#### ASSIGNMENT:
Work out the count of lines in the listing below that include "čega". Give that count alone.

◇ ◇ ◇ ◇

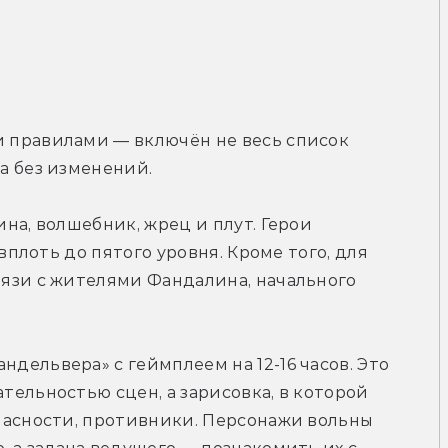
правилами — включён не весь список 
а без изменений.
на, волшебник, жрец и плут. Герои 
вплоть до пятого уровня. Кроме того, для 
язи с жителями Фандалина, начального 
ельвера» с геймплеем на 12-16 часов. Это 
ельностью сцен, а зарисовка, в которой 
пасности, противники. Персонажи вольны 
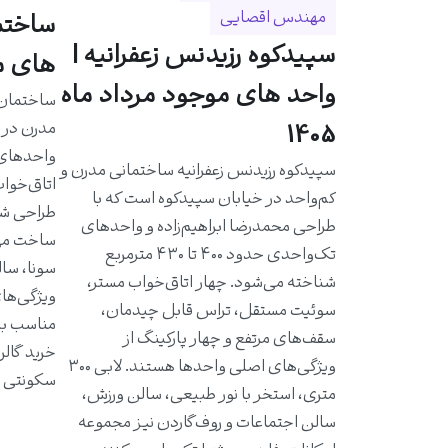
مهندس اقصایی
سپیدکوه رزیدنس زعفرانیه |
های مو
واحد های موجود مرداد ماه
مدرن در خ
1405
سپیدکوه رزیدنس زعفرانیه ساختمانی مدرن و
اتاق‌خواب
کم‌واحد در خیابان سپیدکوه است که با
طراحی شد
طراحی محمدرضا ابراهیم‌زاده و واحدهای
ساخت مهن
تک‌واحدی حدود ۴۰۰ تا ۴۳۰ مترمربع
سونا، سال
شناخته می‌شود. چهار اتاق‌خواب مستر،
ویژگی‌ها
سوئیت مستقل، تراس قابل چیدمان،
مناسب به 
سقف‌های مرتفع و چهار پارکینگ از
خرید گالر
ویژگی‌های اصلی واحدها هستند. لابی ۳۰۰
سکونتی ا
متری، استخر با نور طبیعی، سالن ورزش،
سالن اجتماعات و روف‌گاردن نیز مجموعه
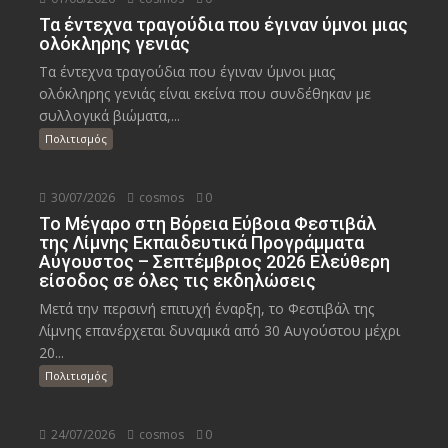
Τα έντεχνα τραγούδια που έγιναν ύμνοι μιας
ολόκληρης γενιάς
Τα έντεχνα τραγούδια που έγιναν ύμνοι μιας
ολόκληρης γενιάς είναι εκείνα που συνδέθηκαν με
συλλογικά βιώματα,...
Πολιτισμός
30/07/2026
cosmos
0
Το Μέγαρο στη Βόρεια Εύβοια Φεστιβάλ
της Λίμνης Εκπαιδευτικά Προγράμματα
Αύγουστος – Σεπτέμβριος 2026 Ελεύθερη
είσοδος σε όλες τις εκδηλώσεις
Μετά την περσινή επιτυχή έναρξη, το Φεστιβάλ της
Λίμνης επανέρχεται δυναμικά από 30 Αυγούστου μέχρι
20...
Πολιτισμός
24/07/2026
cosmos
0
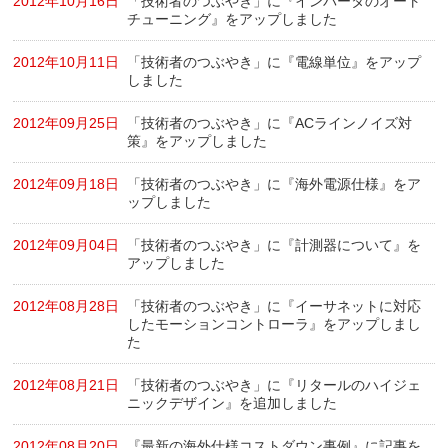
2012年10月16日
「技術者のつぶやき」に『インバータのオート
チューニング』をアップしました
2012年10月11日
「技術者のつぶやき」に『電線単位』をアップ
しました
2012年09月25日
「技術者のつぶやき」に『ACラインノイズ対
策』をアップしました
2012年09月18日
「技術者のつぶやき」に『海外電源仕様』をア
ップしました
2012年09月04日
「技術者のつぶやき」に『計測器について』を
アップしました
2012年08月28日
「技術者のつぶやき」に『イーサネットに対応
したモーションコントローラ』をアップしまし
た
2012年08月21日
「技術者のつぶやき」に『リタールのハイジェ
ニックデザイン』を追加しました
2012年08月20日
『最新の海外仕様コストダウン事例』に記事を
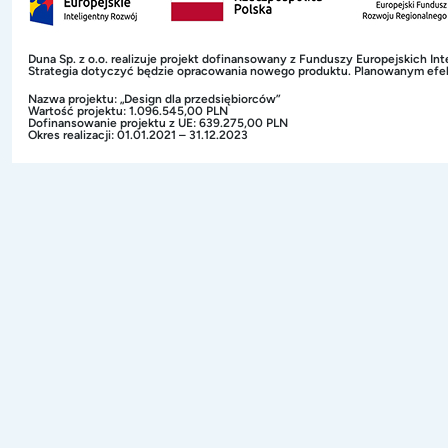
Duna Sp. z o.o. realizuje projekt dofinansowany z Funduszy Europejskich In
Strategia dotyczyć będzie opracowania nowego produktu. Planowanym efekt
Nazwa projektu:
„Design dla przedsiębiorców”
Wartość projektu:
1.096.545,00 PLN
Dofinansowanie projektu z UE:
639.275,00 PLN
Okres realizacji:
01.01.2021 – 31.12.2023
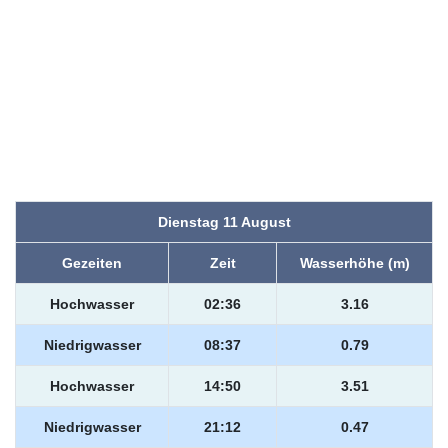
Dienstag 11 August
Gezeiten
Zeit
Wasserhöhe (m)
Hochwasser
02:36
3.16
Niedrigwasser
08:37
0.79
Hochwasser
14:50
3.51
Niedrigwasser
21:12
0.47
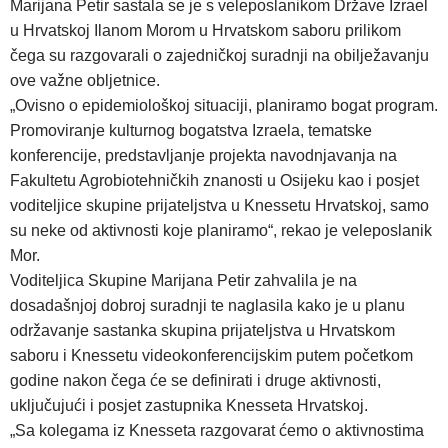
Marijana Petir sastala se je s veleposlanikom Države Izrael
u Hrvatskoj Ilanom Morom u Hrvatskom saboru prilikom
čega su razgovarali o zajedničkoj suradnji na obilježavanju
ove važne obljetnice.
„Ovisno o epidemiološkoj situaciji, planiramo bogat program.
Promoviranje kulturnog bogatstva Izraela, tematske
konferencije, predstavljanje projekta navodnjavanja na
Fakultetu Agrobiotehničkih znanosti u Osijeku kao i posjet
voditeljice skupine prijateljstva u Knessetu Hrvatskoj, samo
su neke od aktivnosti koje planiramo“, rekao je veleposlanik
Mor.
Voditeljica Skupine Marijana Petir zahvalila je na
dosadašnjoj dobroj suradnji te naglasila kako je u planu
održavanje sastanka skupina prijateljstva u Hrvatskom
saboru i Knessetu videokonferencijskim putem početkom
godine nakon čega će se definirati i druge aktivnosti,
uključujući i posjet zastupnika Knesseta Hrvatskoj.
„Sa kolegama iz Knesseta razgovarat ćemo o aktivnostima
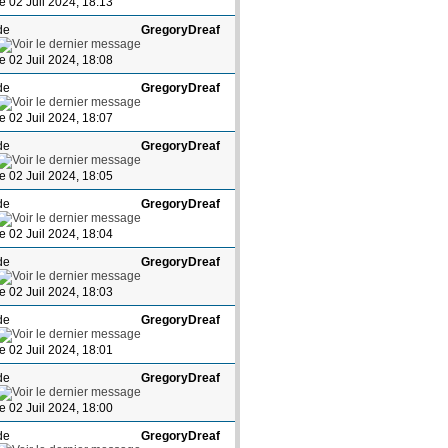
le 02 Juil 2024, 18:13
de
GregoryDreaf
le 02 Juil 2024, 18:08
de
GregoryDreaf
le 02 Juil 2024, 18:07
de
GregoryDreaf
le 02 Juil 2024, 18:05
de
GregoryDreaf
le 02 Juil 2024, 18:04
de
GregoryDreaf
le 02 Juil 2024, 18:03
de
GregoryDreaf
le 02 Juil 2024, 18:01
de
GregoryDreaf
le 02 Juil 2024, 18:00
de
GregoryDreaf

◇ ◇ ◇ ◇

#### EXERCISE RESPONSE:
2